▶ [REQUIRED WORK]: Print all the records below exactly as they stand, but leave out the pictures.

------------------------------

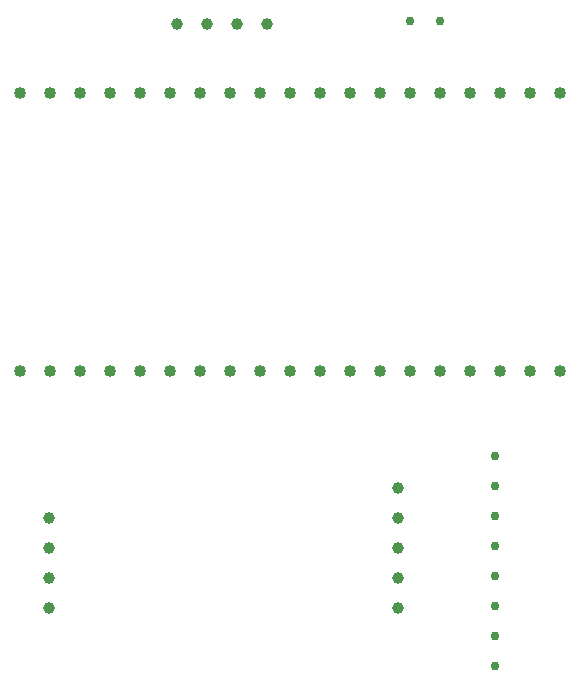
<source format=gbr>
%TF.GenerationSoftware,Altium Limited,Altium Designer,24.6.1 (21)*%
G04 Layer_Color=0*
%FSLAX45Y45*%
%MOMM*%
%TF.SameCoordinates,4AD75283-6A23-4CB8-A15C-AB691BBDECAE*%
%TF.FilePolarity,Positive*%
%TF.FileFunction,Plated,1,2,PTH,Drill*%
%TF.Part,Single*%
G01*
G75*
%TA.AperFunction,ComponentDrill*%
%ADD23C,1.02000*%
%ADD24C,0.76200*%
%ADD25C,1.00000*%
D23*
X736035Y5343328D02*
D03*
X990035D02*
D03*
X1244035D02*
D03*
X1498035D02*
D03*
X1752035D02*
D03*
X2006035D02*
D03*
X2260035D02*
D03*
X2514035D02*
D03*
X2768035D02*
D03*
X3022035D02*
D03*
X3276035D02*
D03*
X3530035D02*
D03*
X3784035D02*
D03*
X4038035D02*
D03*
X4292035D02*
D03*
X4546035D02*
D03*
X5054035D02*
D03*
X5308035D02*
D03*
X4800035D02*
D03*
X5309035Y2993828D02*
D03*
X5055035D02*
D03*
X4801035D02*
D03*
X4547035D02*
D03*
X4293035D02*
D03*
X4039035D02*
D03*
X3785035D02*
D03*
X3531035D02*
D03*
X3277035D02*
D03*
X3023035D02*
D03*
X2769035D02*
D03*
X2515035D02*
D03*
X2261035D02*
D03*
X2007035D02*
D03*
X1753035D02*
D03*
X1499035D02*
D03*
X1245035D02*
D03*
X991035D02*
D03*
X737035D02*
D03*
D24*
X4292035Y5952928D02*
D03*
X4038035D02*
D03*
X4761935Y491928D02*
D03*
Y745928D02*
D03*
Y999928D02*
D03*
Y1253928D02*
D03*
Y1507928D02*
D03*
Y1761928D02*
D03*
Y2015928D02*
D03*
Y2269928D02*
D03*
D25*
X2831535Y5927528D02*
D03*
X2577535D02*
D03*
X2323535D02*
D03*
X2069535D02*
D03*
X3936435Y2003228D02*
D03*
Y1749228D02*
D03*
Y1495228D02*
D03*
Y1241228D02*
D03*
Y987228D02*
D03*
X982435Y1749228D02*
D03*
Y1495228D02*
D03*
Y1241228D02*
D03*
Y987228D02*
D03*
%TF.MD5,b464227d308fffd8524a328580e7bb83*%
M02*

</source>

------------------------------

▶ [OUTPUT FOR THIS TASK]:
<source format=gbr>
%TF.GenerationSoftware,Altium Limited,Altium Designer,24.6.1 (21)*%
G04 Layer_Color=0*
%FSLAX45Y45*%
%MOMM*%
%TF.SameCoordinates,4AD75283-6A23-4CB8-A15C-AB691BBDECAE*%
%TF.FilePolarity,Positive*%
%TF.FileFunction,Plated,1,2,PTH,Drill*%
%TF.Part,Single*%
G01*
G75*
%TA.AperFunction,ComponentDrill*%
%ADD23C,1.02000*%
%ADD24C,0.76200*%
%ADD25C,1.00000*%
D23*
X736035Y5343328D02*
D03*
X990035D02*
D03*
X1244035D02*
D03*
X1498035D02*
D03*
X1752035D02*
D03*
X2006035D02*
D03*
X2260035D02*
D03*
X2514035D02*
D03*
X2768035D02*
D03*
X3022035D02*
D03*
X3276035D02*
D03*
X3530035D02*
D03*
X3784035D02*
D03*
X4038035D02*
D03*
X4292035D02*
D03*
X4546035D02*
D03*
X5054035D02*
D03*
X5308035D02*
D03*
X4800035D02*
D03*
X5309035Y2993828D02*
D03*
X5055035D02*
D03*
X4801035D02*
D03*
X4547035D02*
D03*
X4293035D02*
D03*
X4039035D02*
D03*
X3785035D02*
D03*
X3531035D02*
D03*
X3277035D02*
D03*
X3023035D02*
D03*
X2769035D02*
D03*
X2515035D02*
D03*
X2261035D02*
D03*
X2007035D02*
D03*
X1753035D02*
D03*
X1499035D02*
D03*
X1245035D02*
D03*
X991035D02*
D03*
X737035D02*
D03*
D24*
X4292035Y5952928D02*
D03*
X4038035D02*
D03*
X4761935Y491928D02*
D03*
Y745928D02*
D03*
Y999928D02*
D03*
Y1253928D02*
D03*
Y1507928D02*
D03*
Y1761928D02*
D03*
Y2015928D02*
D03*
Y2269928D02*
D03*
D25*
X2831535Y5927528D02*
D03*
X2577535D02*
D03*
X2323535D02*
D03*
X2069535D02*
D03*
X3936435Y2003228D02*
D03*
Y1749228D02*
D03*
Y1495228D02*
D03*
Y1241228D02*
D03*
Y987228D02*
D03*
X982435Y1749228D02*
D03*
Y1495228D02*
D03*
Y1241228D02*
D03*
Y987228D02*
D03*
%TF.MD5,b464227d308fffd8524a328580e7bb83*%
M02*

</source>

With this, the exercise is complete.